Zaman ilerleyip düzen oturdukça, bebeğim biraz daha etrafın farkına vardıkça, büyük oğlum da rahatladıkça ve ben de tiroit ilacımı düzenli kullanmaya başlayınca her şey çok daha kolay olmaya başladı. 10 dk bile olsa abi-kardeş oyun oynayıp gülüşmeye, ben de onları keyifle izlemeye başladım. Daha sonra (genelde mızıkçılık yapıp oyunu bozacak da olsa) bebeğim de oyunlarımıza katılmaya başladı. Top oyunları, saklambaç, bowling, vs hep birlikte oynadığımız oyunlar.

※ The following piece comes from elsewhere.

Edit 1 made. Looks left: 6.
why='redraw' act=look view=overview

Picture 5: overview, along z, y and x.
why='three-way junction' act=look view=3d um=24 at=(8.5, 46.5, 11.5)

Allah'a şükürler olsun şimdi her şey çok daha keyifli. Bebeğim neredeyse 21 aylık oldu. İki yaş sendromundayız. Uykularımız hala problemli. Büyük oğlum kardeşini kıskanmadı ama kardeşi abiyi kıskanıyor. Bloguma post yazma zamanım neredeyse yok denecek kadar azaldı. Ama artık bir düzenimiz var.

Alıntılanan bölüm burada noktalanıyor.